When to Use Each Optimization Technique
Now that we have explored lookup tables and trigonometric functions for optimizing non-uniform random number generation, when should we utilize each approach? Here are some general guidelines:
Lookup Tables for Small Finite Domains
Lookup tables shine when we need to generate random numbers from a distribution with a relatively small and finite domain, such as a discrete custom distribution. By precomputing the entire distribution into a table, we can later draw samples extremely quickly. Lookup tables also work very well for accelerating generation of common named distributions like Gaussian, exponential, Poisson, etc.
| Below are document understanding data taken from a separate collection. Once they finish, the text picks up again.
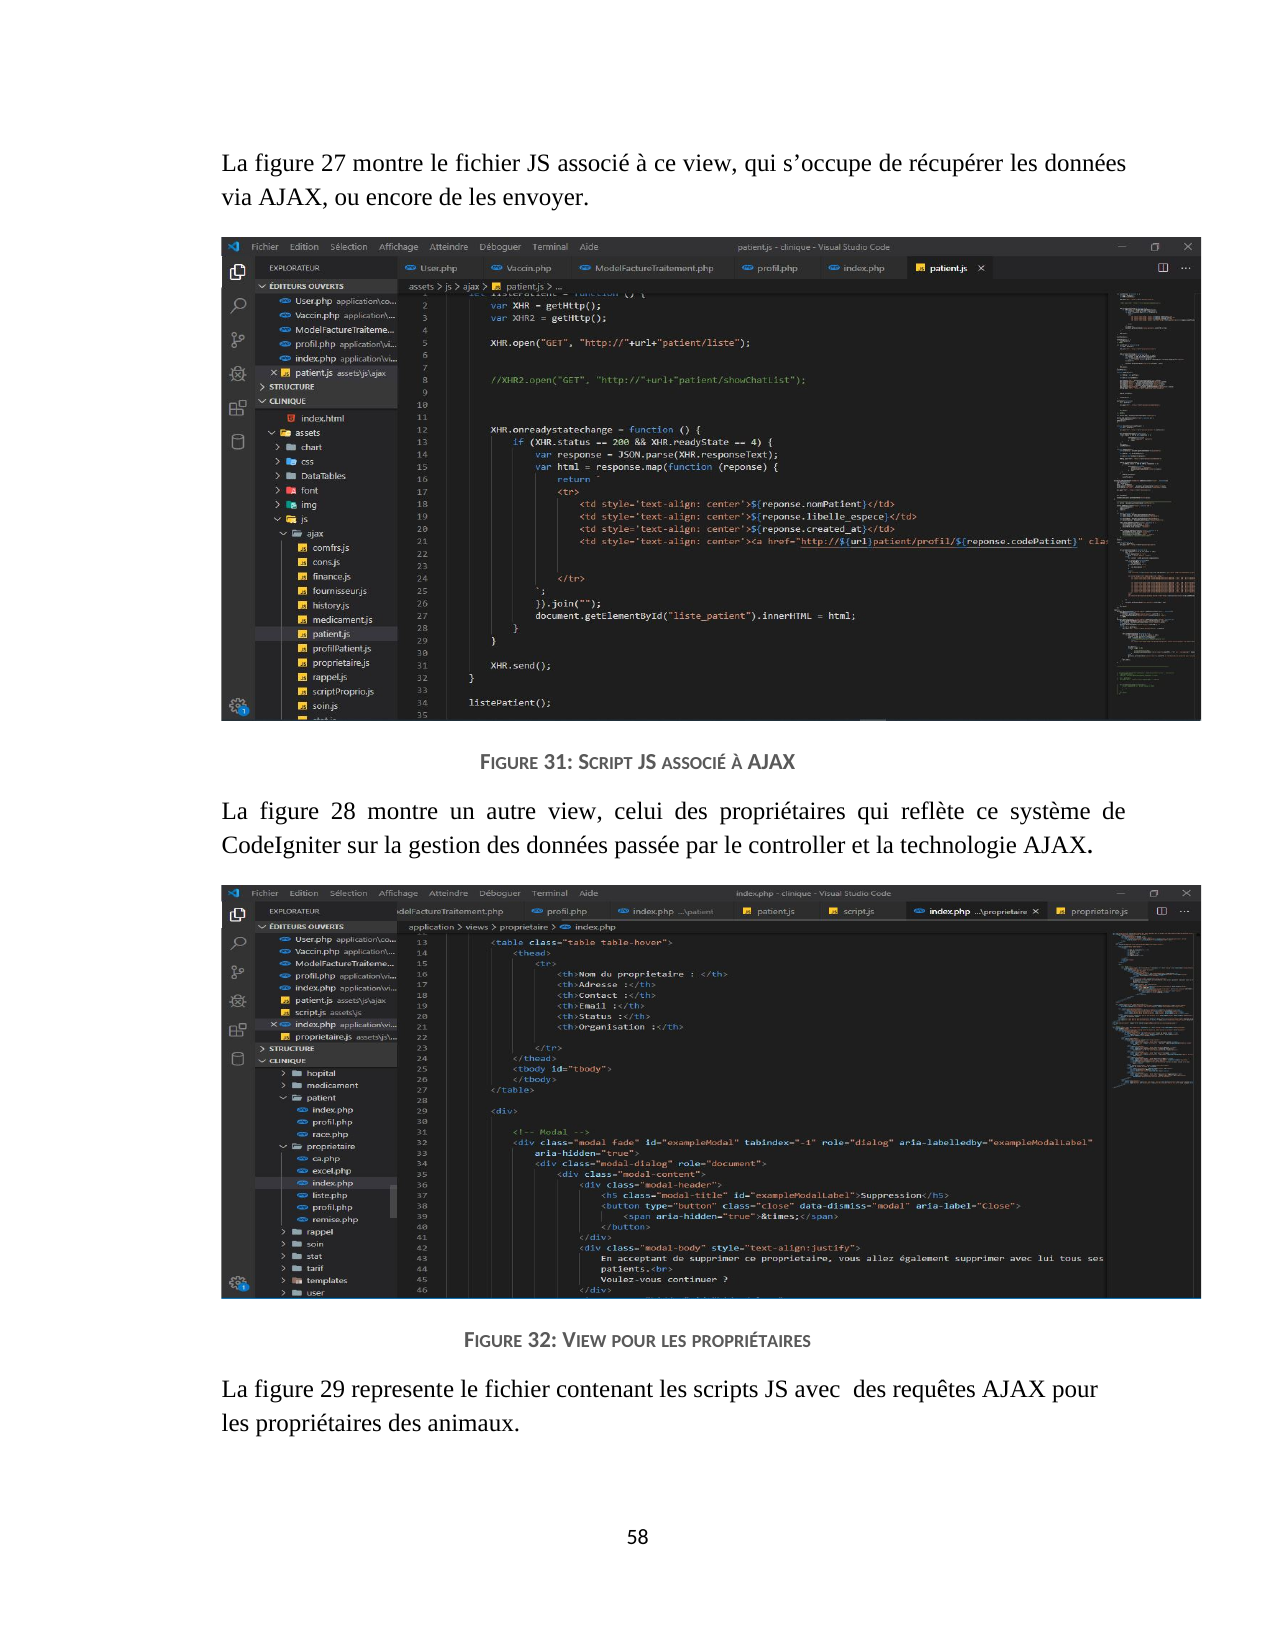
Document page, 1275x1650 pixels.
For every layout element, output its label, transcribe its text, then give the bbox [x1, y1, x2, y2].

text La figure 27 montre le fichier JS associé à ce view, qui s’occupe de récupérer les données via AJAX, ou encore de les envoyer. [221, 148, 1127, 211]
picture [221, 885, 1202, 1299]
text Figure 32: View pour les propriétaires [148, 1325, 1127, 1353]
text Figure 31: Script JS associé à AJAX [148, 747, 1127, 775]
text La figure 29 represente le fichier contenant les scripts JS avec des requêtes AJAX pour les propriétaires des animaux. [221, 1374, 1127, 1437]
picture [221, 237, 1202, 721]
text La figure 28 montre un autre view, celui des propriétaires qui reflète ce système de CodeIgniter sur la gestion des données passée par le controller et la technologie AJAX. [221, 796, 1127, 859]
Trig Functions for Continuous Distributions
For continuous distributions with an infinite domain like uniform, Gaussian, log-normal, etc., trigonometric functions allow computationally mapping the distributions without lookup tables. Trig functions have the advantage of not requiring precomputation and providing results dynamically tailored to the domain needed. They are also very fast and avoid iterative methods or special functions.
Hybrid for Large or Complex Domains
In some cases, employing both lookup tables and trigonometric functions together as a hybrid approach is beneficial. Lookup tables can be used to generate random samples from arbitrary discrete distributions. The trig functions complement this by handling continuous distribution mappings. By combining approaches, we can support random number generation efficiently across a very wide range of distributions and domain sizes.
In summary, utilizing lookup tables and trigonometric function optimizations provides tremendous speedups for non-uniform random number generation. Applying these techniques enables efficiently generating the vast quantities of random values often required by modern statistical applications.